Capítulo XIX
No mucho después, la taberna del señor Codrenques volvió a recibir la visita del conde Nor. Pese a lo que el ex-comandante había asegurado a Ludovico y compañía, y pese a que su arrepentimiento era en parte sincero (puesto que, si no hubiese sido por esta razón, no habría alertado al príncipe del riesgo que corría su hermano, por mucho que este aviso hubiera resultado en vano), el conde no era mal recibido allí, y hasta se lo consideraba un cliente predilecto, aunque no se dejase caer por el establecimiento muy a menudo. El señor Codrenques guardaba rencor al conde, sí, pero por ninguna razón habría querido acabar a malas con él.
Así que el conde Nor era perfectamente libre de entrar y salir de aquella taberna como le venía en gana, y en los últimos tiempos lo había hecho varias veces.
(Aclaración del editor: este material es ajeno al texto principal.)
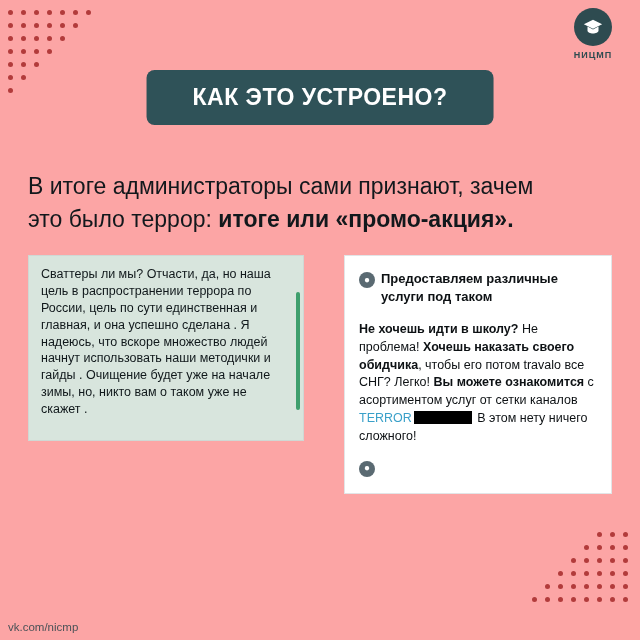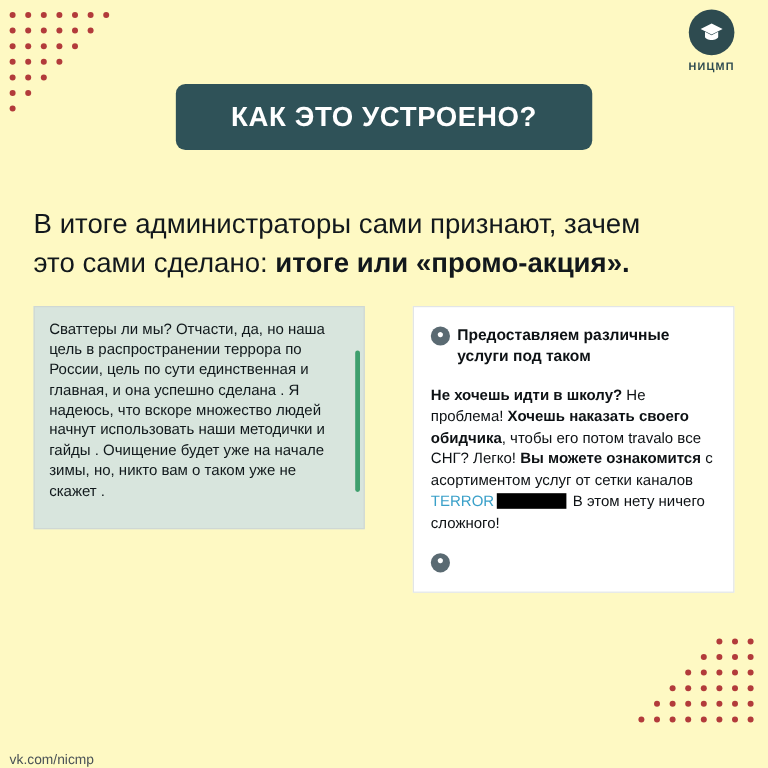--- a/index.html
+++ b/index.html
@@ -10,21 +10,21 @@
     width: 640px;
     height: 640px;
     background: #eceff1;
     font-family: "Liberation Sans", sans-serif;
     overflow: hidden;
     position: relative;
   }
   .slide {
     position: absolute;
     inset: 0;
-    background: #fef9c3;
+    background: #fca5a5;
   }
 
   
   .dots {
     position: absolute;
   }
   .dot {
     position: absolute;
     width: 5px;
     height: 5px;
@@ -176,21 +176,21 @@
   .shot-right .foot {
     margin-top: 14px;
     font-family: "Liberation Mono", monospace;
     font-size: 12px;
   }
 
   
   .footer {
     position: absolute;
     left: 8px;
-    bottom: 0;
+    bottom: 7px;
     font-size: 11.5px;
     color: #4a5257;
   }
 </style>
 </head>
 <body>
 
 <div class="slide">
 
   <div class="dots dots-tl" id="dots-tl">
@@ -268,21 +268,21 @@
       </svg>
     </div>
     <div class="logo-text">НИЦМП</div>
   </div>
 
   <div class="title-pill">КАК ЭТО УСТРОЕНО?</div>
 
   <div class="lead">
     <div>В итоге администраторы сами признают, зачем</div>
     <div>
-      <span>это сами сделано: </span><b>итоге или «промо-акция».</b>
+      <span>это было террор: </span><b>итоге или «промо-акция».</b>
     </div>
   </div>
 
   <div class="shots">
 
     <div class="shot-left">
       <div class="scroll"></div>
       <p>Сваттеры ли мы? Отчасти, да, но наша цель в распространении террора по России, цель по сути единственная и главная, и она успешно сделана . Я надеюсь, что вскоре множество людей начнут использовать наши методички и гайды . Очищение будет  уже на начале зимы, но, никто вам о таком уже не скажет .</p>
     </div>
Aquel era el lugar de reunión preferido de Andrés Salazar y su sociedad de estudiantes antimonárquicos, que, a decir verdad, la mayor parte del tiempo hacían de todo menos estudiar; y el conde, aprovechando el entusiasmo que habían demostrado por la «broma» que les había sugerido, los había visitado de vez en cuando para asegurarse de que no se olvidaban del asunto.
El plan, de momento, seguía siendo prácticamente el mismo: el conde Nor, que decía tener un conocido entre el equipo de seguridad que custodiaba las entradas al palacio de congresos, convencería a este para que les hiciera de cómplice. En el día señalado, la troupe de Salazar se acercaría al lugar, y con toda la teatralidad posible (no fuera a ser que los ignorasen directamente, puesto que hasta los estudiantes de la aburrida Navaseca tenían fama de folloneros), informarían a los guardias de que alguien muy sospechoso les había dicho que había colocado una bomba en el tercer piso del palacio de congresos, que era donde en ese momento estarían reunidos los insignes conferenciantes. Salazar, en su fanfarronería, estaba seguro de que eso bastaría para hacer cundir el pánico entre la seguridad (que al fin y al cabo estaba seguramente compuesta por monárquicos decadentes), y para que se decidieran a evacuar el edificio; Nor, en cambio, no estaba tan seguro de eso, y por ello pretendía contar con un compinche dentro, que, aún en el caso de que en la entrada no tomasen el aviso en serio, pudiera propagarlo al interior, y hacer que llegase a los rancios nobles y aburridos comerciantes sentados en el salón principal. Después de eso, los estudiantes no tenían otro plan que largarse de allí con tanta discreción como les fuera posible, y echarse unas buenas risas observando desde una segura distancia cómo los asistentes huían aterrorizados; o eso se imaginaban. Nor, el principal instigador de todo ello, tenía otras intenciones, pero nada de eso había dicho a Salazar y su alegre e irreflexiva compañía.
Estando ya todo planeado, solo faltaba que el conde lograse convencer a su amigo en la seguridad; el resto no necesitaba muchos preparativos. Y, aquel día, Nor venía justamente a darle a sus secuaces noticias de su buen éxito.
—Todo está listo —informó.
—Estupendo —contestó Salazar, que, a decir verdad, si la espera hubiese sido algo más larga habría empezado a perder las ganas de meterse en aquel lío—. Entonces, ¿cuándo lo hacemos?
—Mañana mismo —dijo el conde, sabedor de que la inconsciencia de aquellos jóvenes no podía durar mucho más—. ¿A qué esperar?
—Eso digo yo —celebró Salazar, dando un puñetazo sobre la mesa—. ¿Habéis oído, muchachos? Mañana haremos por fin que todos esos aristócratas salgan corriendo con el rabo entre las piernas.
Hubo voces y chiflidos de entusiasmo. Un par golpearon las mesas con sus jarras de cerveza.
—Andrés, ¿estás seguro de que esto es una buena idea? —preguntó entonces uno, que estaba menos borracho que el resto—. ¿Qué pasa si nos detienen?
—¡Detenernos! No nos van a detener —aseguró Salazar—. Somos muchos, y de todas maneras vamos a decir que nos lo ha avisado otra persona. Si acaso, nosotros también hemos sido engañados.
—No sé yo… —farfulló el otro.
—Venga, ¿te vas a rajar? —lo pinchó Andrés—. ¿A estas alturas?
El indeciso dudó un segundo más.
—Claro que no —gruñó al fin.
—Bravo —lo felicitó Salazar—. Ya verás; nos vamos a divertir.
—Así es —coincidió el conde—. Nos vamos a divertir.